Reproduce the listing in full. Omit the pictures.

◆ **RECORDS TO PROCESS**:

++++++++++

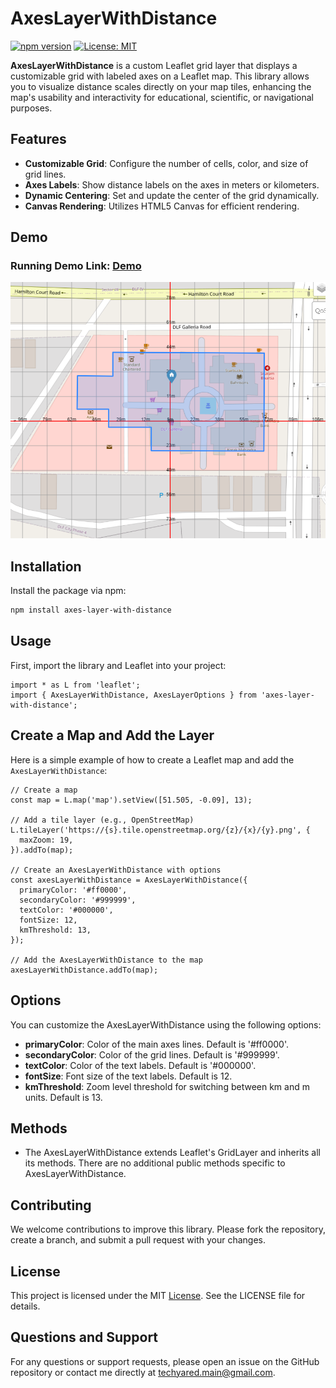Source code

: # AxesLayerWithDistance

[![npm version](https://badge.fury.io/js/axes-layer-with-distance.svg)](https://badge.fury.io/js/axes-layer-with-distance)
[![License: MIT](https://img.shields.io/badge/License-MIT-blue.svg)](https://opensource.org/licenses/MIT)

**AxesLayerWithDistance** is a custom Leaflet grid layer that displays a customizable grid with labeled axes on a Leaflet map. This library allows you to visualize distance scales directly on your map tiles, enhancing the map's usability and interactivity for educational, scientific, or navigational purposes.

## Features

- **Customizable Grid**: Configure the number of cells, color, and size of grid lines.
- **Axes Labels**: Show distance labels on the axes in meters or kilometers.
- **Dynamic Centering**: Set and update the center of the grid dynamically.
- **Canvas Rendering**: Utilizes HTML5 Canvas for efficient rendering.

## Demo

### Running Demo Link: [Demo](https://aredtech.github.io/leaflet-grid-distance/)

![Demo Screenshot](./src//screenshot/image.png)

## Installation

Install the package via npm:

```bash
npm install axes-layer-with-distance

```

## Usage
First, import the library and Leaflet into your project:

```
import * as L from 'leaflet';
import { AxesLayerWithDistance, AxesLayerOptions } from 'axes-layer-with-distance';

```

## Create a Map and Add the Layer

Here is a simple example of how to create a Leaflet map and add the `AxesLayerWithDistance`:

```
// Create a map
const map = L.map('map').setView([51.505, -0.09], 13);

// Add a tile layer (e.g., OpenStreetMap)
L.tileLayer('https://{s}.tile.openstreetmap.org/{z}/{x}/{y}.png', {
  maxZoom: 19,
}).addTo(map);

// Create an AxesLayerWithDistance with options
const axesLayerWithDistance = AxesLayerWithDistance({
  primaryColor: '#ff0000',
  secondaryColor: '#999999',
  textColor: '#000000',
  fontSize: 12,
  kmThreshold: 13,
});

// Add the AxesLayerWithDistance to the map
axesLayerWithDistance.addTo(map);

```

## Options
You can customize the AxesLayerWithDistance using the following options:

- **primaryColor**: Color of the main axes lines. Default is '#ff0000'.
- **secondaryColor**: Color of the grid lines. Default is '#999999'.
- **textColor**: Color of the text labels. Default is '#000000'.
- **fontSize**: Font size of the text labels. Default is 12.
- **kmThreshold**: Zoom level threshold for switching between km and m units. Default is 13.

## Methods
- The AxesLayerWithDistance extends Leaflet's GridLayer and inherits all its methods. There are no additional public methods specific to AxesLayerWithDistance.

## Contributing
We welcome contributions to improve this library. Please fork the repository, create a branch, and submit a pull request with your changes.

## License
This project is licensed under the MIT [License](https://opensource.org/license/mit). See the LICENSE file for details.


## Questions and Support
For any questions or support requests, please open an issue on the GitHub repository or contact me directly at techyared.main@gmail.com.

++++++++++

◆ **EXERCISE RESULT**:
Source code

: # AxesLayerWithDistance

[![npm version](https://badge.fury.io/js/axes-layer-with-distance.svg)](https://badge.fury.io/js/axes-layer-with-distance)
[![License: MIT](https://img.shields.io/badge/License-MIT-blue.svg)](https://opensource.org/licenses/MIT)

**AxesLayerWithDistance** is a custom Leaflet grid layer that displays a customizable grid with labeled axes on a Leaflet map. This library allows you to visualize distance scales directly on your map tiles, enhancing the map's usability and interactivity for educational, scientific, or navigational purposes.

## Features

- **Customizable Grid**: Configure the number of cells, color, and size of grid lines.
- **Axes Labels**: Show distance labels on the axes in meters or kilometers.
- **Dynamic Centering**: Set and update the center of the grid dynamically.
- **Canvas Rendering**: Utilizes HTML5 Canvas for efficient rendering.

## Demo

### Running Demo Link: [Demo](https://aredtech.github.io/leaflet-grid-distance/)

![Demo Screenshot](./src//screenshot/image.png)

## Installation

Install the package via npm:

```bash
npm install axes-layer-with-distance

```

## Usage
First, import the library and Leaflet into your project:

```
import * as L from 'leaflet';
import { AxesLayerWithDistance, AxesLayerOptions } from 'axes-layer-with-distance';

```

## Create a Map and Add the Layer

Here is a simple example of how to create a Leaflet map and add the `AxesLayerWithDistance`:

```
// Create a map
const map = L.map('map').setView([51.505, -0.09], 13);

// Add a tile layer (e.g., OpenStreetMap)
L.tileLayer('https://{s}.tile.openstreetmap.org/{z}/{x}/{y}.png', {
  maxZoom: 19,
}).addTo(map);

// Create an AxesLayerWithDistance with options
const axesLayerWithDistance = AxesLayerWithDistance({
  primaryColor: '#ff0000',
  secondaryColor: '#999999',
  textColor: '#000000',
  fontSize: 12,
  kmThreshold: 13,
});

// Add the AxesLayerWithDistance to the map
axesLayerWithDistance.addTo(map);

```

## Options
You can customize the AxesLayerWithDistance using the following options:

- **primaryColor**: Color of the main axes lines. Default is '#ff0000'.
- **secondaryColor**: Color of the grid lines. Default is '#999999'.
- **textColor**: Color of the text labels. Default is '#000000'.
- **fontSize**: Font size of the text labels. Default is 12.
- **kmThreshold**: Zoom level threshold for switching between km and m units. Default is 13.

## Methods
- The AxesLayerWithDistance extends Leaflet's GridLayer and inherits all its methods. There are no additional public methods specific to AxesLayerWithDistance.

## Contributing
We welcome contributions to improve this library. Please fork the repository, create a branch, and submit a pull request with your changes.

## License
This project is licensed under the MIT [License](https://opensource.org/license/mit). See the LICENSE file for details.


## Questions and Support
For any questions or support requests, please open an issue on the GitHub repository or contact me directly at techyared.main@gmail.com.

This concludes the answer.